お元気ですか。3分間心のティータイム。徳本寺テレホン法話、その第1049話です。

 「願はくは 花の下にて春死なむ その如月(きさらぎ)の望月のころ」西行法師の有名な歌です。如月は2月、望月は満月のことで、陰暦の2月15日を指します。まさにお釈迦さまが亡くなった日です。そして、西行法師はこの歌の如く、建久元年(1190)2月16日に亡くなっています。あたかも辞世の歌のようですが、実際は亡くなる10年も前に作られていたようです。亡くなる今いまの心境ではなく、自分の望む最期の時、即ちお釈迦さまと同じ日に旅立ちたいと願った歌でしょう。実際その通りになったのですから、驚きです。

 お釈迦さまが亡くなった時の様子は、涅槃図に描かれています。この時期、お寺では本堂に涅槃図を掲げて、お釈迦さまのご遺徳を偲びます。涅槃図には亡くなった2月15日を象徴するように、大きな満月が描かれています。たいていは絵の上部真ん中に位置し、白っぽい色合いです。ところが徳本寺の涅槃図の月は、赤い月です。太陽と見間違うほどですが、決して太陽であるはずはありません。遺教経に「沙羅双樹の間において、将に涅槃に入りたまわんとす。この時中夜寂然として声(おと)無し」とあるように、お釈迦さまは、夜更けの静まり返った沙羅双樹の間で、最後の教えを弟子たちに説いて亡くなられました。

 さてふつう月は白か黄色に見えます。ところが赤く見えるときもあるのです。それは地平線近くにあるときだそうです。光は青から赤まで様々な色が混じって、全体としては白っぽく見えます。青い光は大気を長く通過するうちに散乱しますが、赤は散乱し難いそうです。地平線近くでは大気の層が厚いため、赤い色だけが視界に入ることになります。また、地上に湿った暖かい空気があるときも、赤く見えやすいと言います。それは気象が不安定なときでもあります。そんなとき異常なことが起こらないとも限りません。だからでしょうか、赤い月は不吉なことが起こる前ぶれだなどといわれることがあります。しかし直接の因果関係は考えられません。

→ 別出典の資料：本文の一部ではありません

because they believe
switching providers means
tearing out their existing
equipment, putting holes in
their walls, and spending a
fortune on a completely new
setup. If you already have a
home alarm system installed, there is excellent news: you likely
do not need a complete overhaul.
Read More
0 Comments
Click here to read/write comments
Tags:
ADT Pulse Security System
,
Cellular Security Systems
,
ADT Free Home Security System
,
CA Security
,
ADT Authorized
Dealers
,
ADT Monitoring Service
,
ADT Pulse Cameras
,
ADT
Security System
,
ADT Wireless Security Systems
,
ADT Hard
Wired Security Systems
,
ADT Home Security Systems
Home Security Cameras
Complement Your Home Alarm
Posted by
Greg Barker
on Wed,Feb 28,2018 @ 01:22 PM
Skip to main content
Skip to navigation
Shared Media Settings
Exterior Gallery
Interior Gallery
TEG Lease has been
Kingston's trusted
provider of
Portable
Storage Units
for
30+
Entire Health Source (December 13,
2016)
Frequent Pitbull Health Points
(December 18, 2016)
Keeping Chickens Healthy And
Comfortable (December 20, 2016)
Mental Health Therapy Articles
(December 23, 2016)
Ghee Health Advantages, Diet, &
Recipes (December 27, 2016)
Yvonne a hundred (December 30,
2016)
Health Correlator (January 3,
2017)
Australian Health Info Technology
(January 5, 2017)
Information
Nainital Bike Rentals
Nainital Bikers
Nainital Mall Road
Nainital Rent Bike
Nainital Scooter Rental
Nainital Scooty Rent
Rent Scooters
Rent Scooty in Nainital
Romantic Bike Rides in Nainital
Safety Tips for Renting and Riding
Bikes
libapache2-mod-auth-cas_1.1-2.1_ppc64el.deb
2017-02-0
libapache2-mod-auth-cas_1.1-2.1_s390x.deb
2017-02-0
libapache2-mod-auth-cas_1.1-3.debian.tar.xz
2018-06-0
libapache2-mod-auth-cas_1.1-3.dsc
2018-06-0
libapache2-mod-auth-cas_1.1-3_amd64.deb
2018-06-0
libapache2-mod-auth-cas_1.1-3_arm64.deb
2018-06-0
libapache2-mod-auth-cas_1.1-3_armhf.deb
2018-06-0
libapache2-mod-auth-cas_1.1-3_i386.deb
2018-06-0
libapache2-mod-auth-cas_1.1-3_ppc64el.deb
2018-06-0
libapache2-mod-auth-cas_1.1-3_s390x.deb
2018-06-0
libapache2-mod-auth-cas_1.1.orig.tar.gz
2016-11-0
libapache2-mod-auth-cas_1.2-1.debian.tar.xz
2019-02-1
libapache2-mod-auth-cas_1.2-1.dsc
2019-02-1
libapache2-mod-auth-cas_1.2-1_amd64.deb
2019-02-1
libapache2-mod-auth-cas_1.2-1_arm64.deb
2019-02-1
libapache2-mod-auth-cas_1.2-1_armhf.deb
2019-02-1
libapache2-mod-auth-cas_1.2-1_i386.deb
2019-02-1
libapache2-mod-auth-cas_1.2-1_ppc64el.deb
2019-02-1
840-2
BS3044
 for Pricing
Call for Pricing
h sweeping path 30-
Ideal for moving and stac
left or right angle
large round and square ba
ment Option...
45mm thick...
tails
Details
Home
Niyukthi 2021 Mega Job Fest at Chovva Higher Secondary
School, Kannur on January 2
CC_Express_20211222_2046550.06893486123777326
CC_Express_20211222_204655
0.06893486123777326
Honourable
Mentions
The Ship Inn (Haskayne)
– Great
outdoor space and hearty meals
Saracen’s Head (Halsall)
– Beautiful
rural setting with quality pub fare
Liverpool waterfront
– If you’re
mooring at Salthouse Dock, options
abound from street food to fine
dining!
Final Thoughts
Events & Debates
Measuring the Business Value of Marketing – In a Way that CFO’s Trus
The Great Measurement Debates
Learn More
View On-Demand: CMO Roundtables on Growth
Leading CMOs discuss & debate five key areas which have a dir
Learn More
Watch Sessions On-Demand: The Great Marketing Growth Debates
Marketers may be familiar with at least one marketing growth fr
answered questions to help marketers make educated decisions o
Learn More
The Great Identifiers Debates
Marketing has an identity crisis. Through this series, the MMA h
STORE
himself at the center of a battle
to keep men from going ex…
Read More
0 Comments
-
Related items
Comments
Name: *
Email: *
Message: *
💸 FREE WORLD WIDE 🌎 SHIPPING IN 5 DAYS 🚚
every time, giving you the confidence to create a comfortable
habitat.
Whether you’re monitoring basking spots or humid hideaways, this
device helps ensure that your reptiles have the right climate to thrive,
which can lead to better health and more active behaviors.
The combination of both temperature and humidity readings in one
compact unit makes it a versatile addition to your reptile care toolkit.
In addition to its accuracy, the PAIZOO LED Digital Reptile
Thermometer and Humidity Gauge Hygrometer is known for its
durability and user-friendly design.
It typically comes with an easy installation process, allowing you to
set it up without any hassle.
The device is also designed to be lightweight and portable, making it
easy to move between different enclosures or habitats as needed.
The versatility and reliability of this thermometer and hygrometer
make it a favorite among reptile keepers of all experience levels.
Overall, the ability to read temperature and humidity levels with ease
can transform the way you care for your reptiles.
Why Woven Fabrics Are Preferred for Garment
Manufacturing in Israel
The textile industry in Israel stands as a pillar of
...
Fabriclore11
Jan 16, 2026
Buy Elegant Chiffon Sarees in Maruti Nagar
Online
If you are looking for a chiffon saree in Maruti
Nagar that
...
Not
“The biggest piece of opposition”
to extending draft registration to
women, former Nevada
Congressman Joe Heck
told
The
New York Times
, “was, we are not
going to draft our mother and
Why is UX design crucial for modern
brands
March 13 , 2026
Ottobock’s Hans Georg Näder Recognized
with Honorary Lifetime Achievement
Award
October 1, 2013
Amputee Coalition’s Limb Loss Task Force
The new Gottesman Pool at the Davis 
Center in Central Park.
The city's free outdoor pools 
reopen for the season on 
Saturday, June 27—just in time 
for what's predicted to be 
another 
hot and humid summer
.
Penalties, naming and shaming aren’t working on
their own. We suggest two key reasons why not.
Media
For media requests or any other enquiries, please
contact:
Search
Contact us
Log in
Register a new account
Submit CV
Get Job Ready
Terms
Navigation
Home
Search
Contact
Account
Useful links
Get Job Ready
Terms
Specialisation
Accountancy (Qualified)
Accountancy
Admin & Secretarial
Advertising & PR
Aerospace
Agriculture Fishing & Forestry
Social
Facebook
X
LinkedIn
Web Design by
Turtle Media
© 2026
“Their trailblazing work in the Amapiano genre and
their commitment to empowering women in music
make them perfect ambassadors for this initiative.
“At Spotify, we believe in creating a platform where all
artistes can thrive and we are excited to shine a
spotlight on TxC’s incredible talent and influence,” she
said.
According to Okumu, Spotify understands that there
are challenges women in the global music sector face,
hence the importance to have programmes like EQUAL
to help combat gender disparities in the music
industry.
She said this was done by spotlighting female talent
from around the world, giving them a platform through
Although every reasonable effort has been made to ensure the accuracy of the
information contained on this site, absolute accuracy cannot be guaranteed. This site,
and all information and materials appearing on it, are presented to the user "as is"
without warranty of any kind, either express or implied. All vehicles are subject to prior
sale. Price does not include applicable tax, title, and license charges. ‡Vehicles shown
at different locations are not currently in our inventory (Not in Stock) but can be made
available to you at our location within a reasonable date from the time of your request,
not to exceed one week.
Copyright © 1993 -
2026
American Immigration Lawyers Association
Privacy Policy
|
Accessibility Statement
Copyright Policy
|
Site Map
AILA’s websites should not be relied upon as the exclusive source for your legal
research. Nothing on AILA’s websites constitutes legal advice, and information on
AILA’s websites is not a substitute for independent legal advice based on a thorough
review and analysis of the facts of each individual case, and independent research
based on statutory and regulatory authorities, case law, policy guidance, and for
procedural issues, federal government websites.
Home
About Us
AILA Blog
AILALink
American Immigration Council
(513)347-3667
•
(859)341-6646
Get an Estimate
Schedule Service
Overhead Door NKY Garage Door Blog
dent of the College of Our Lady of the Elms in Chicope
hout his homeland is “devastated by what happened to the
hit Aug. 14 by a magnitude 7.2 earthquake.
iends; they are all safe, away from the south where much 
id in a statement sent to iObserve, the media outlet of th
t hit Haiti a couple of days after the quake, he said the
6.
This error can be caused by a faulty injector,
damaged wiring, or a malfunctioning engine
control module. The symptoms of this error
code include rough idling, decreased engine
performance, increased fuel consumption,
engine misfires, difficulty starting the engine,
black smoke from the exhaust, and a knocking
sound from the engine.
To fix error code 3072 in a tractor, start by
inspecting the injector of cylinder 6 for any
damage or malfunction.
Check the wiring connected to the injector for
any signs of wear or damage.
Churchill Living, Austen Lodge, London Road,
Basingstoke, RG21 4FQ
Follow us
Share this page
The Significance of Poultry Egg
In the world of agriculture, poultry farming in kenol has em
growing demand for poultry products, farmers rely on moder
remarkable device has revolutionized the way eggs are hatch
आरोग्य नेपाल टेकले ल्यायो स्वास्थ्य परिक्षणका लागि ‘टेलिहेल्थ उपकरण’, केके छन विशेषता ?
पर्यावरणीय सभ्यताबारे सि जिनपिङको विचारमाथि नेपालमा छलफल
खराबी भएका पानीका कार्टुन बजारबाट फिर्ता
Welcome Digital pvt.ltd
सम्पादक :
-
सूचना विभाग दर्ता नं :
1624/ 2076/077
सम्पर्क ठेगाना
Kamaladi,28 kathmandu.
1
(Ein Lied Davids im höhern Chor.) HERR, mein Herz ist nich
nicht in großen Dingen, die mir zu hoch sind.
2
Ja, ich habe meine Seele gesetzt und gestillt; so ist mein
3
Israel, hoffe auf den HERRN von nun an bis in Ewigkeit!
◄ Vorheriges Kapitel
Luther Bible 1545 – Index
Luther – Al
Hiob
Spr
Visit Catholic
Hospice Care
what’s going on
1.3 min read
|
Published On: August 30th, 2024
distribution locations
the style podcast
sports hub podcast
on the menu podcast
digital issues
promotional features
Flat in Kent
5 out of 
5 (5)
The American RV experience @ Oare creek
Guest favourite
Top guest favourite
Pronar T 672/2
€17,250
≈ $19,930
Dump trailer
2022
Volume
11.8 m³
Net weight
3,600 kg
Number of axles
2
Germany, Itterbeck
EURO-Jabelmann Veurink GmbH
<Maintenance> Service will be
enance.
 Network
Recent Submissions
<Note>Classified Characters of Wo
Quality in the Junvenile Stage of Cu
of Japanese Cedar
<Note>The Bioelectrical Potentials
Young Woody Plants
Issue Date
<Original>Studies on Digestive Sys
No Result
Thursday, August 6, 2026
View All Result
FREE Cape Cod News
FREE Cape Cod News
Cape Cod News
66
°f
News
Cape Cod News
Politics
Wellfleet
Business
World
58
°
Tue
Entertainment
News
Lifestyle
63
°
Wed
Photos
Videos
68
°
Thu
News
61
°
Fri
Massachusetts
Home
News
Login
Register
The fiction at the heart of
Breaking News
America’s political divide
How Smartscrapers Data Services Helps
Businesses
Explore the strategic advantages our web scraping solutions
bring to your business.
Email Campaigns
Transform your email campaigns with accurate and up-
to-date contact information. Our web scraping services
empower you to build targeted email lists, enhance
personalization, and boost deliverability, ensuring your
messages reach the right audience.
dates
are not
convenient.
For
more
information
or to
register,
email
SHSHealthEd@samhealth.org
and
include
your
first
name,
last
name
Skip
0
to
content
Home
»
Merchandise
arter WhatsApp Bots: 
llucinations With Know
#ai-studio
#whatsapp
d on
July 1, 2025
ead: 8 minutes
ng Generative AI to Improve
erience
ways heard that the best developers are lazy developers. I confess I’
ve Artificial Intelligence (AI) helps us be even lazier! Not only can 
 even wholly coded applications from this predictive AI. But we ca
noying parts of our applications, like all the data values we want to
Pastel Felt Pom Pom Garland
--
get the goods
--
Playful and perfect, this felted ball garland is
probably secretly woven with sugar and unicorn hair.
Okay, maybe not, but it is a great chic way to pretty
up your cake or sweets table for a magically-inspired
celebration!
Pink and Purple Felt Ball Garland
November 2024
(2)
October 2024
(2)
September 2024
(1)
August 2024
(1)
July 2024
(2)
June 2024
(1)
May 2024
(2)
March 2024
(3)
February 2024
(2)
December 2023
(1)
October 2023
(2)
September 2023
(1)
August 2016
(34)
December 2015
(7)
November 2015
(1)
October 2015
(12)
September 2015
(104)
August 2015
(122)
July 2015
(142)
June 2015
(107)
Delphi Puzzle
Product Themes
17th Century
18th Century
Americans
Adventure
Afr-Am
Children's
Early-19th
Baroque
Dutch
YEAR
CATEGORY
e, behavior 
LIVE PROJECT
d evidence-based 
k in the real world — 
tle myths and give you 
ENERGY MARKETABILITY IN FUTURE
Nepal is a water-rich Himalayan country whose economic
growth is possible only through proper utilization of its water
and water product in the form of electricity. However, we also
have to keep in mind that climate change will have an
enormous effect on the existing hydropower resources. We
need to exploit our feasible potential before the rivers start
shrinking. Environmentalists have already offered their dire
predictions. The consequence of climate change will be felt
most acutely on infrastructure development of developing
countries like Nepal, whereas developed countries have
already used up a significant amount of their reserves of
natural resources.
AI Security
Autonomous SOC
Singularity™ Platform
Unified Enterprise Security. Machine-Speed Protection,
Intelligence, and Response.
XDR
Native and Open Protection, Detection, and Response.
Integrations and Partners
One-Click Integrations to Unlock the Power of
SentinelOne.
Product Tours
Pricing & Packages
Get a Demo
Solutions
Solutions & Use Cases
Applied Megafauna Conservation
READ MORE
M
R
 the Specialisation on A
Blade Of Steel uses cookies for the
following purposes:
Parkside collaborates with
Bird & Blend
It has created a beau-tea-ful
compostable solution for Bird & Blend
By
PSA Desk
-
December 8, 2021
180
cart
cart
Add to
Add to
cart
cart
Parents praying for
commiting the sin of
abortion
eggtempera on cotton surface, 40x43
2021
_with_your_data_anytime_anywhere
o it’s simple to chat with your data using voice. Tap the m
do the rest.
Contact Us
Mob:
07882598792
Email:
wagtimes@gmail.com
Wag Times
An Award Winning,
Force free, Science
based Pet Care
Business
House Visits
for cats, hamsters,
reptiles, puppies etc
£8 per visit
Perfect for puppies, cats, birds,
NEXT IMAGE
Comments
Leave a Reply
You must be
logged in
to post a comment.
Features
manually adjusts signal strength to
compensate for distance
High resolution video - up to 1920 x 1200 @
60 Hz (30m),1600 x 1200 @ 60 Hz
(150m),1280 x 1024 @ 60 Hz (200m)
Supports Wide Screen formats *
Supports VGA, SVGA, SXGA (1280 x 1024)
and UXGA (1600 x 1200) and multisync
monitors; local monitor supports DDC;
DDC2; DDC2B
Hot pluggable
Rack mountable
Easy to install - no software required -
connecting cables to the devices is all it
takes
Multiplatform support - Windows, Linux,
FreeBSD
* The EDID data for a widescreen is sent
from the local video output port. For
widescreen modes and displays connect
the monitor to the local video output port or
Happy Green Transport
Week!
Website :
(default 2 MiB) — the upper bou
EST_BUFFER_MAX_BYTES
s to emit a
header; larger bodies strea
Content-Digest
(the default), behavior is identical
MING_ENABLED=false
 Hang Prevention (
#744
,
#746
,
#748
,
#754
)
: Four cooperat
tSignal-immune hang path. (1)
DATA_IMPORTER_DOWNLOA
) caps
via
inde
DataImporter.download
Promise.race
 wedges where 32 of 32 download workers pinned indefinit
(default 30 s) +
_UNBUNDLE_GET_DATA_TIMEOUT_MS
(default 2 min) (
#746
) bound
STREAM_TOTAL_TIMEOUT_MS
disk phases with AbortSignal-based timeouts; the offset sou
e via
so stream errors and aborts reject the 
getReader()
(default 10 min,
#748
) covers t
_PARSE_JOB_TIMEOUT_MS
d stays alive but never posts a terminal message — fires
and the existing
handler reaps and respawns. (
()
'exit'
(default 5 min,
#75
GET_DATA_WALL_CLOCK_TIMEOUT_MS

 それにしても、徳本寺の涅槃図の月はどうして赤いのでしょう。満月は余ることなく欠けることのないお釈迦さまの教えの象徴でもあります。そのことを更に強調したいがためでしょうか。もしかしたら、赤い月のもうひとつの言い伝えである、赤い月を見ると願い事が叶うということを表したかったのでしょうか。いずれにしても満月はお釈迦さまの尊い教えで、私たちの悩み苦しみという心の闇を照らして下さるものです。

 そういえば、今年生誕450年を迎える伊達政宗の辞世の歌はこうです。「曇りなき心の月をさき立てて 浮世の闇を照らしてぞ行く」お釈迦さまの心境のようです。西行といい政宗といい、その道を究めて、突き(月)進んだ生涯が偲ばれます。